Story by Jaime Lin Weinstein
“I think it’s every actor’s dream to be able to really change themselves, whether it’s physically or emotionally; just break down who you are and then play someone completely different,” Vanessa Hudgens says during a recent interview at the Four Seasons Atlanta. Donning leather pants and a beaded top with long, flowing brunette locks, she looks to be the epitome of a Hollywood starlet — a far cry from the appearance audiences will see on-screen in her new movie, Gimme Shelter, in which she got to fulfill that dream. After gaining 15 pounds and chopping off her hair for the film, Hudgens does indeed look like a different person, but her transformation is more than merely physical. Inspired by a true story and the work of Kathy DiFiore (played by Ann Dowd), the founder of New Jersey-based Several Sources Shelters that provide refuge for teenage mothers, Gimme Shelter stars Hudgens as Agnes “Apple” Bailey, a pregnant teen who flees her abusive mother (Rosario Dawson) and her absent Wall Street father (Brendan Fraser), then meets a kindhearted stranger (James Earl Jones) who ultimately leads her to the shelter, and her salvation. Hudgens spent over two weeks in one of the Several Sources shelters to prepare for the film, and lived side by side with some of the girls on whom her character was based. “It just completely had me submerged into this world,” Hudgens explains. “Of course I put on weight before I went to the shelter which really set the tone I think, because I felt different in my own body … But I think it was honestly just their energy that I really valued. Just having them around. Seeing what they were into. Seeing what got them excited. Their values … And once I could wrap my head around that and make them my own it really allowed me to be in the same headspace as them.”
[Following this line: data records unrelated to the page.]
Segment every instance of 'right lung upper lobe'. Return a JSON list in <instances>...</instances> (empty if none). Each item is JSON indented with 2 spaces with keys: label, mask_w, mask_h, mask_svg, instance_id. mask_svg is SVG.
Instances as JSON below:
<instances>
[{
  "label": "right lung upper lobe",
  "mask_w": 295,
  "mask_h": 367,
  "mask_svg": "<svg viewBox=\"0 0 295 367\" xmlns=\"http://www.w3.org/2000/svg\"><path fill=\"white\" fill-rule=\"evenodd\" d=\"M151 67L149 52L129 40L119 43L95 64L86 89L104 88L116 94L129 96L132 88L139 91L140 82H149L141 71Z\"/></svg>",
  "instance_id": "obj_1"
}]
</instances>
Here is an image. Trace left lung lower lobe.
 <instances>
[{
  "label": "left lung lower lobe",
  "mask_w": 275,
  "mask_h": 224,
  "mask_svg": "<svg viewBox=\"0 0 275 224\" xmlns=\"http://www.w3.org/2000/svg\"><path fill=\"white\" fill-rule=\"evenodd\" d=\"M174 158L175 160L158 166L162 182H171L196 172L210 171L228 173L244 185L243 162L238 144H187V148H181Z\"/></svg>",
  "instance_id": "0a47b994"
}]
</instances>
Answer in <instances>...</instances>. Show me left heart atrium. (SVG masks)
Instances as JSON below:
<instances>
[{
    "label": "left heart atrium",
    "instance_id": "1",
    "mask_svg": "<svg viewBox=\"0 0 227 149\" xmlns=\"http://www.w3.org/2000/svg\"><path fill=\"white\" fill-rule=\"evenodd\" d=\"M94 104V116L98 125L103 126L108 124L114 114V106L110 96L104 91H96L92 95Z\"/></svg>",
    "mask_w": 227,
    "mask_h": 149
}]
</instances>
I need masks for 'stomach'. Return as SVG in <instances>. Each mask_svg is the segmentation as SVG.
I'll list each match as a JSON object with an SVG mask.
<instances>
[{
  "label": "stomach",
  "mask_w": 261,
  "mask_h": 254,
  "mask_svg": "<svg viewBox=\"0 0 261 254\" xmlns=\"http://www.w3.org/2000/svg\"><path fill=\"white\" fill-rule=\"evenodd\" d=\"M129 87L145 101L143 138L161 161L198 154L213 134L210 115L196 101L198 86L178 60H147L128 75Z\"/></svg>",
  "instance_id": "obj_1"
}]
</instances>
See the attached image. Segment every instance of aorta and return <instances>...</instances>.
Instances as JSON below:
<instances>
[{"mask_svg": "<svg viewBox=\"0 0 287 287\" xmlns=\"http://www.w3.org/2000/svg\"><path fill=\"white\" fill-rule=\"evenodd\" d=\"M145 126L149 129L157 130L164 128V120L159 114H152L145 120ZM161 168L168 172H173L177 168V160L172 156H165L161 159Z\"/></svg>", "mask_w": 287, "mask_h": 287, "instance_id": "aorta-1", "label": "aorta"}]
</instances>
Hudgens is perhaps most well known as Gabriella Montez in Disney’s High School Musical franchise. Granted it’s been nearly 10 years since she first walked the halls of East High as the shy, pretty transfer student who captured the basketball team captain’s heart, and her current film choices, she says, are not made to merely distance herself from that persona (though this film certainly gave her the opportunity to do so). It was Gimme Shelter’s writer, director and producer Ron Krauss who was able to see past the potential pigeonhole into which so many young Disney actresses fall: “I thought well perhaps someone who was so uninhibited, like this girl can sing and dance … and she’s not afraid to get up and go and perform. She’s a performer … There was something inside of her that she knew she could play this role. She just knew it. And she just needed the chance.” (The girls from the shelter had a hand in Hudgens getting cast as Apple, too. Krauss not only gave the residents copies of the script to gain their feedback, but also showed them screen tests of a handful of possible Apples and they all agreed that Hudgens should play the part.)
Hudgens’ performance proves not only her commitment to the role, but to sharing the story of the young women from DiFiore’s shelters and the overarching message of the film. “It’s sad how life can be so tough on people sometimes. And how alone we can be at times,” she says. “But I think it also shows that we’re not. As long as we have a conscience choice to make a change in our lives we can get there … And when you have faith and when you have trust in yourself you can change your future. And it’s really beautiful.”
Gimme Shelter is out in theatres tomorrow, Friday, January 24.